A long-read article discussing Labour’s approach to successive elections and their approach to dealing with Starmer - I included some excerpts to give an idea of the piece:
https://www.spiked-online.com/2026/05/16/labour-enemies-of-the-people/
Labourites and their legion of media sympathisers are nothing if not delusional, however. They seem to think that the party’s problems boil down to the man at the top: Keir Starmer. Get rid of Starmer, the adenoidal robot, and replace him with someone possessing better ‘communication skills’ and, ideally, a pulse, then hey presto, Labour can reverse its fortunes. ‘The government can get on with delivering the delivery it promised to deliver’, say the Labourites ad infinitum.
But Labour’s crisis is not what its MPs, members and supporters think it is. This is a crisis not of leadership, but of the party as a whole. It doesn’t matter if its members shuffle the ministerial deck, swapping in Angela Rayner, Wes Streeting or Andy Burnham for the wretched Starmer. It doesn’t matter if one or another of these products of the Labour machine tacks ‘left’ or ‘right’. Because this party is done. It is no longer capable, ideologically or organisationally, of speaking for vast swathes of Britain. It is a party whose disdain for the views, values and demands of the nation’s working-class heartlands runs through it like Brighton through a stick of rock. Indeed, it is a party that, having aggressively and stubbornly swum against the populist tide since Brexit, is now slowly but surely being swept away by it.
It turned alignment with the ‘new global market’ into the closest thing it had to a vision, embracing it even as its ‘Third Way’. New Labour was ‘globalist’ before the word was widely recognised. It dreamed of a world reshaped by the unrelenting forces of globalisation, a world of vanishing borders, in which goods, services and people moved ever more freely. A technocratic political universe in which those who knew best, the experts and the NGOs, were allowed to get on with administering the globalising society ‘free from short-term political manipulation’, as Brown once put it. A global order in which nation states were increasingly subordinate to the superior wisdom of transnational institutions, be it the EU or the WTO. New Labour elevated an expert class, a credentialled class, a professional-managerial class, and decommissioned the working class. It empowered transnational actors and lawmakers in the service of global causes, such as the fight against global warming, and disenfranchised British citizen.
In New Labour’s eyes, all this globalisation was synonymous with ‘progress’. And vice versa: opposition to it was seen as backward and reactionary. This, in part, explains why New Labour politicised and weaponised immigration in particular. It didn’t just welcome 2.5million incomers into the UK in little over a decade for economic reasons. It also did so for culture-war reasons. Immigration was the means through which New Labour could give real moralistic content to its project of modernising Britain. The means through which it could transform the country into a globally oriented territory, open for business. The means through which it could realise its ideals of ‘diversity’ and ‘multiculturalism’ in place of older notions of nationhood.

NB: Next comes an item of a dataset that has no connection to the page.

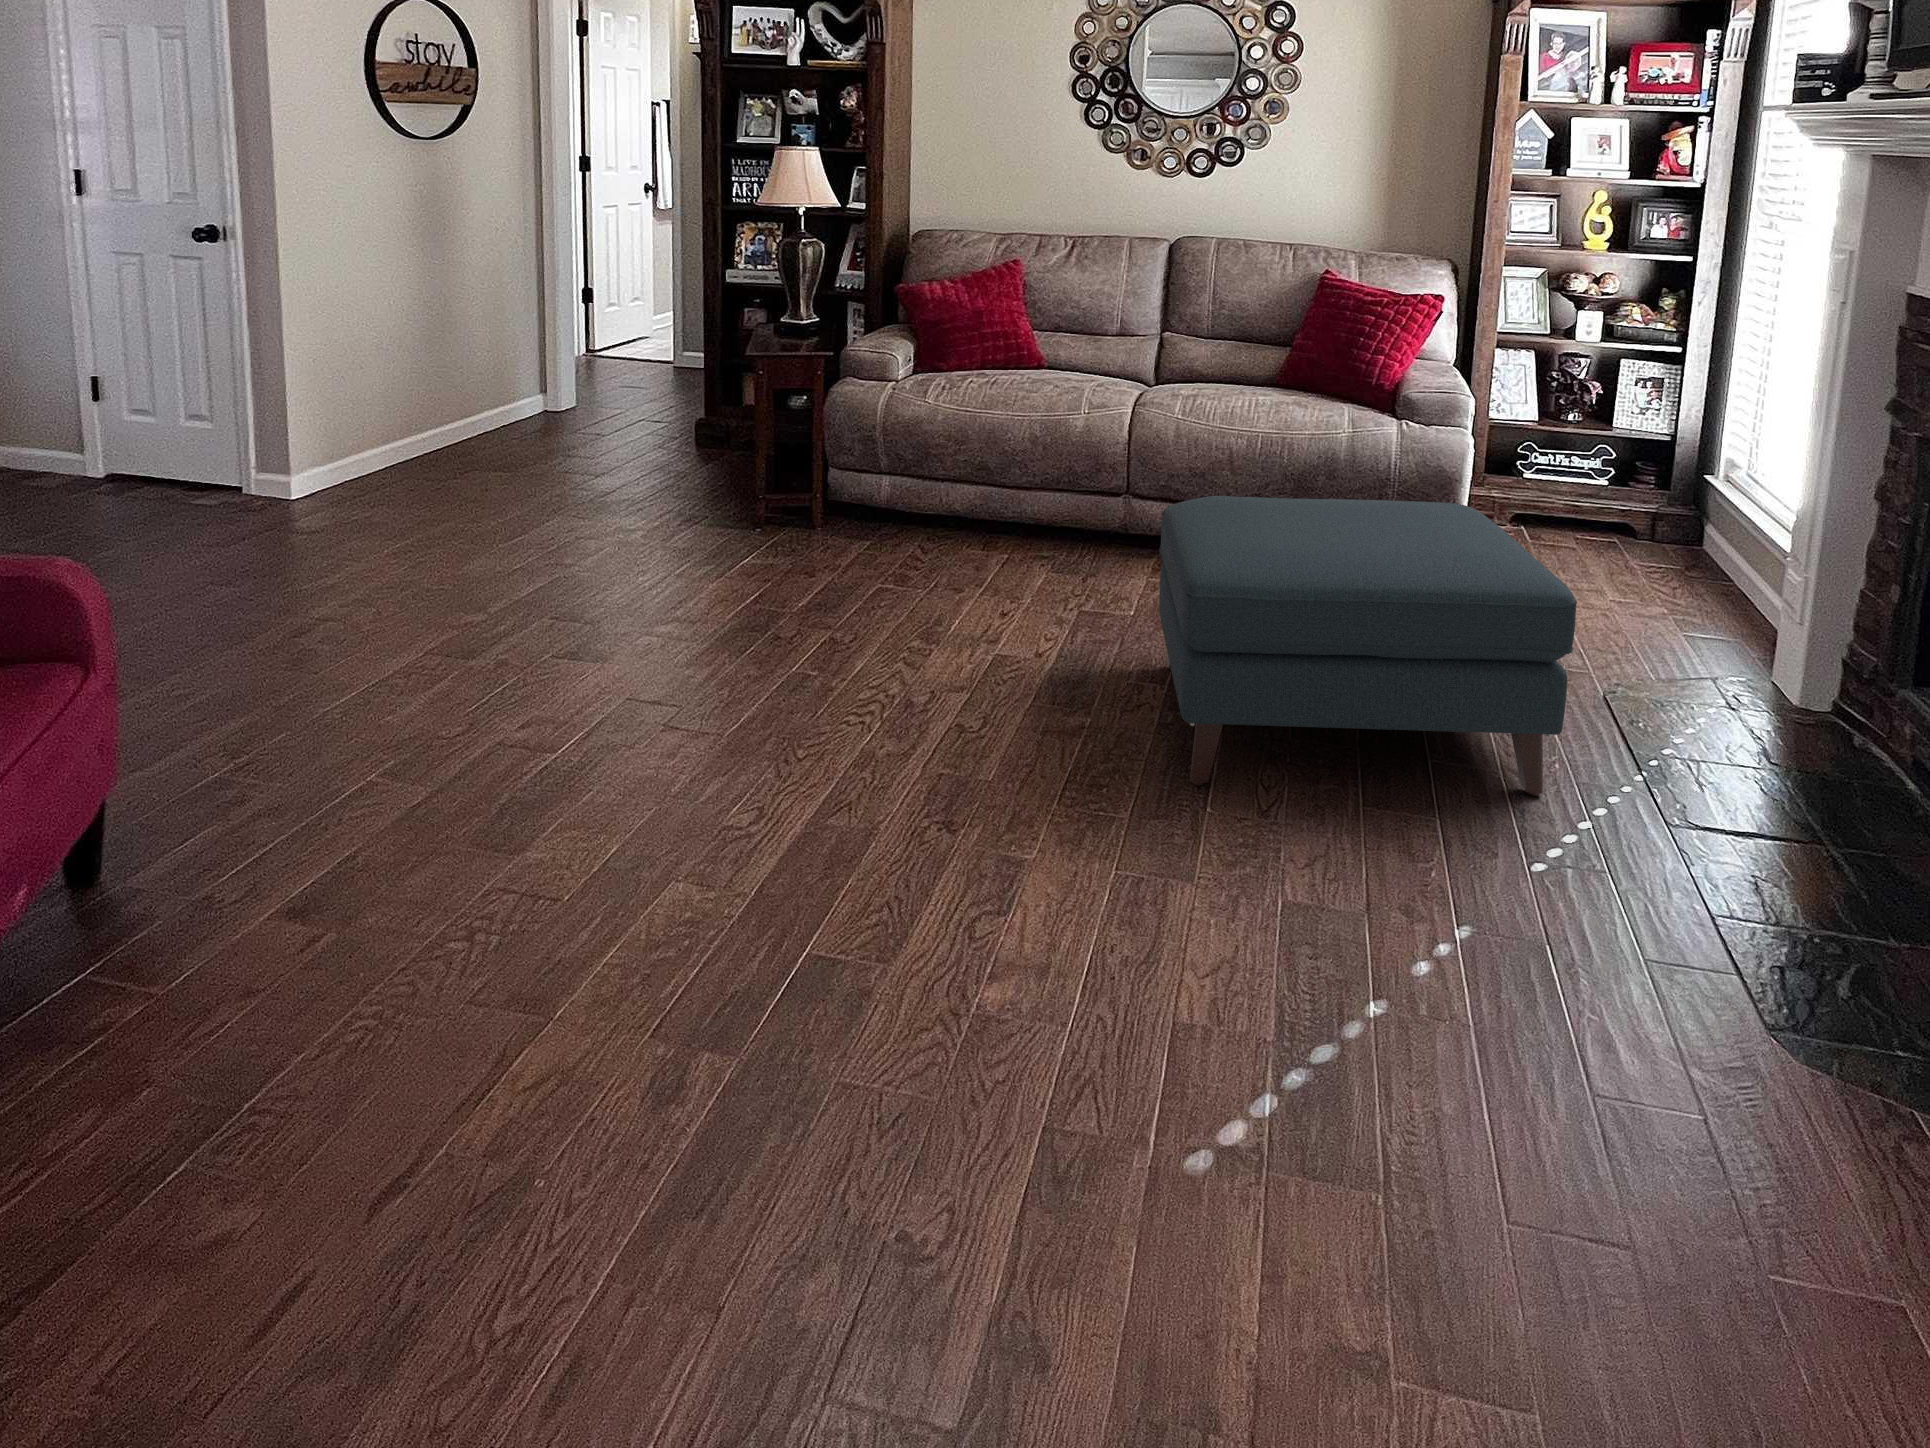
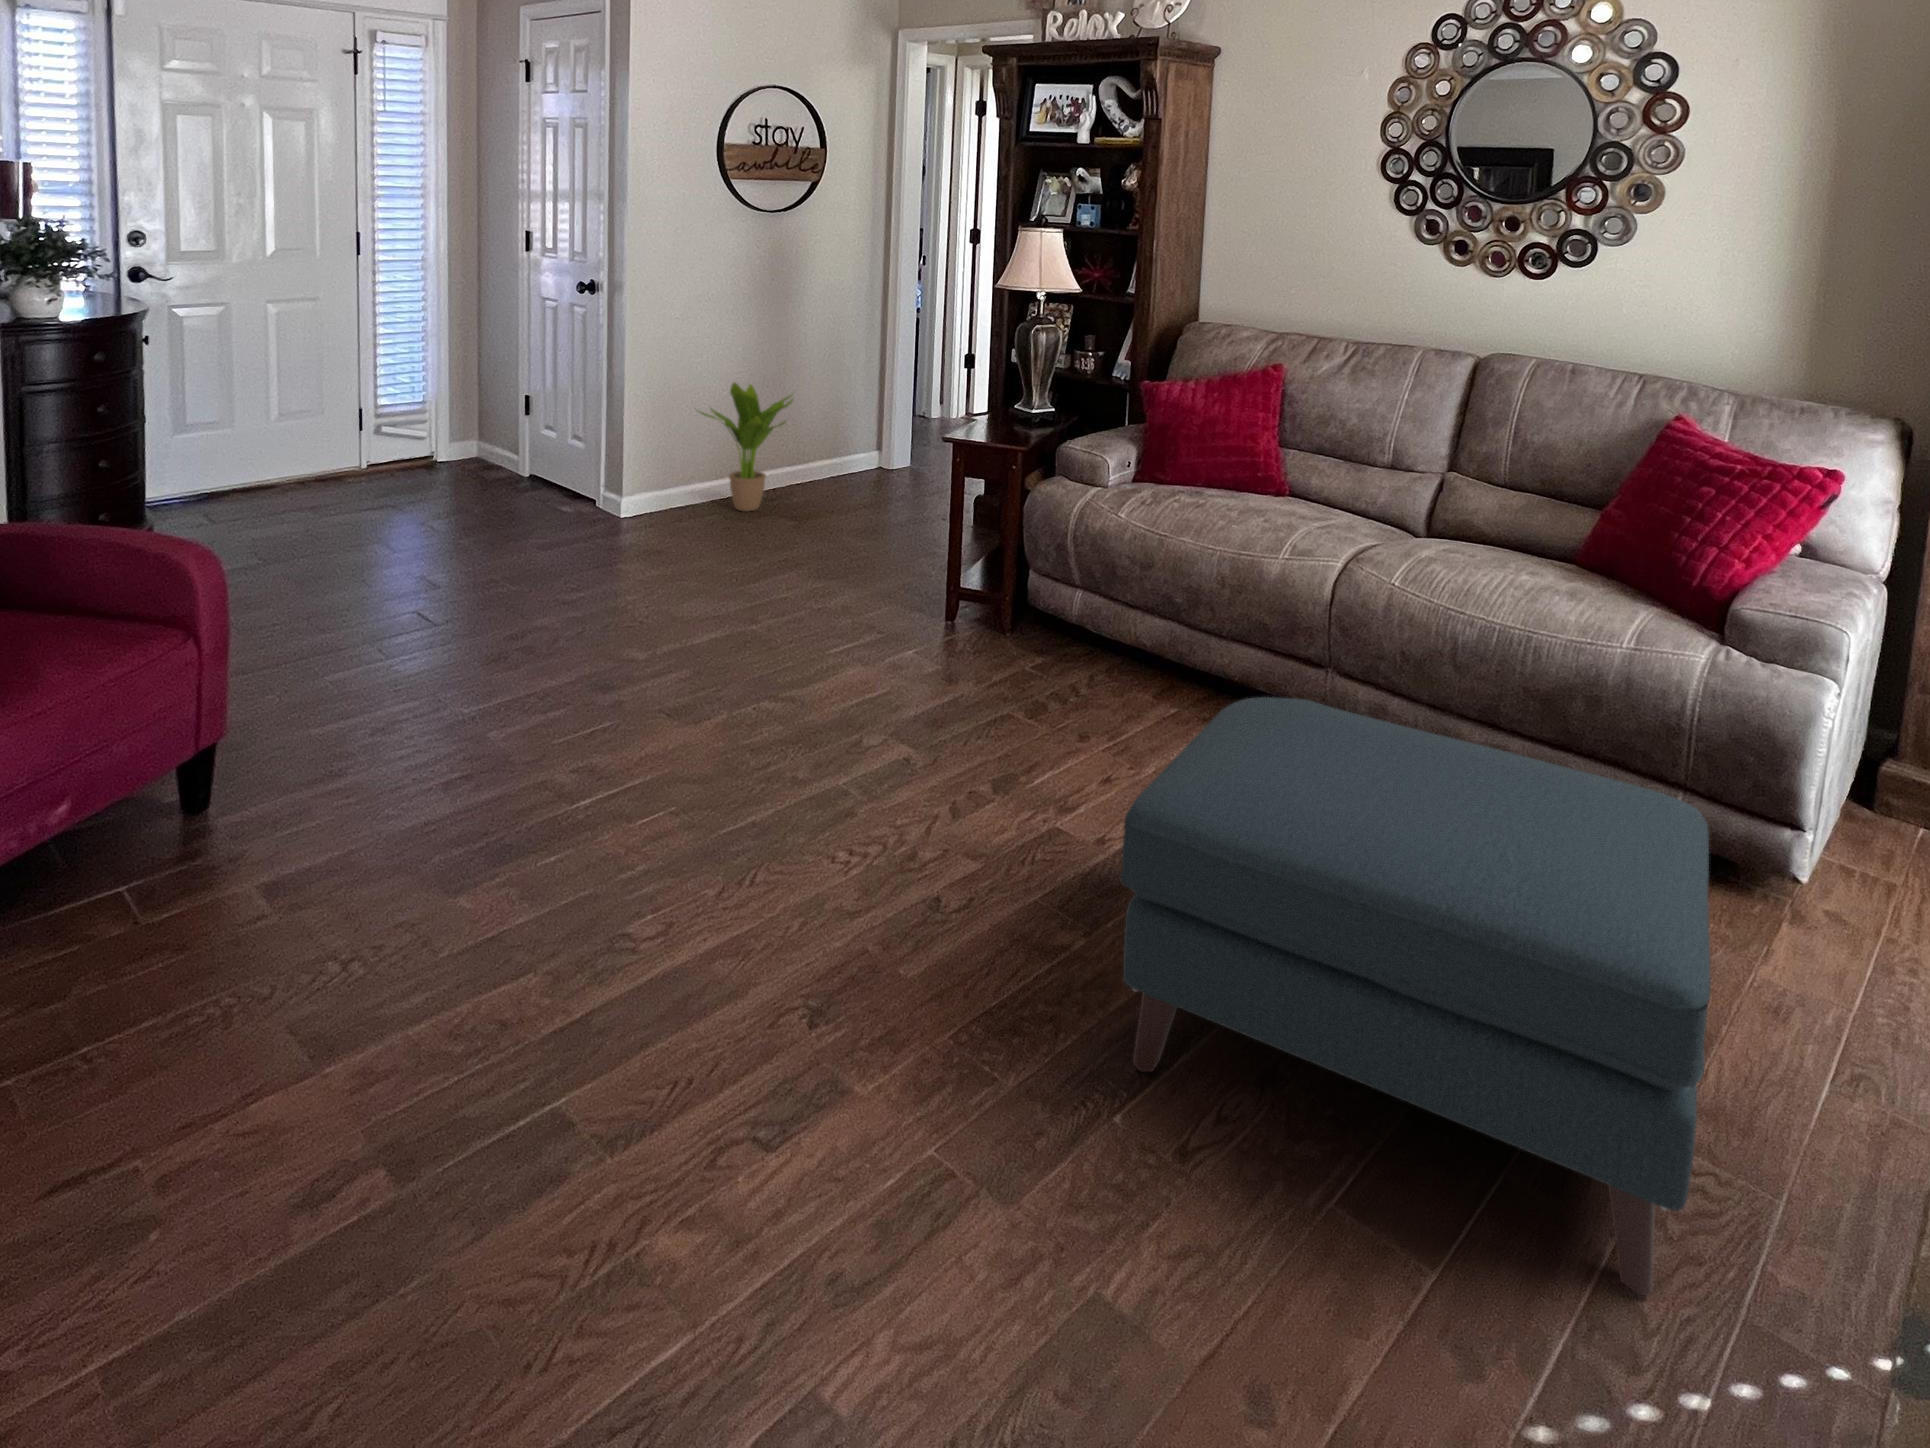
potted plant: none [373,327,497,469] -> present [698,383,793,511]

…a new breed of ‘professional’ politician flourished during the New Labour era. Processed and credentialled at Oxbridge or, failing that, at some other Russell Group university, these identikit politicos shared the outlook and values of the broader middle-class graduate class that had fallen hard for New Labour. They usually had no employment experience outside party politics. Rather, they emerged from within the machine, working as researchers, campaigners or parliamentary assistants before, if fortunate, being parachuted into a safe seat somewhere. Andy Burnham, the current pretender to Starmer’s crown, is a prime example.
…Where New Labour embraced the ‘progressive’ thrust of globalism, Corbynistas embraced the ‘progressive’ thrust of identity politics. Both shared an animus towards the attitudes, values and traditions of supposedly unreformed, backward sections of society. They viewed them as something to be overcome, to be changed, to be re-engineered. New Labour went to war against nationhood and tradition. Corbynistas took the ‘progressive’ crusade further and doubled down on sex, gender and race.
…it continues to libel England’s working classes – just as Brown did Gillian Duffy – as bigoted. Indeed, it continues to paint the largely working-class-backed Reform and the wider populist pushback as ‘far right’, proto-fascist or, in Keir Starmer’s recent words, the trailblazers of a ‘very dark path’.
It is this demonisation of the increasingly assertive populist opposition to Labour and the broader political class that is most revealing. Labour is disdaining people’s demands for national and cultural security. It is ignoring their calls for new industries and decent jobs rather than welfare dependency. It is dismissing their profoundly democratic desire for greater control over their lives and their nation.
If Labour thinks that simply putting a new face at the top of the party will quell the populist, largely working-class anger now stirring across the country, it is deeply mistaken.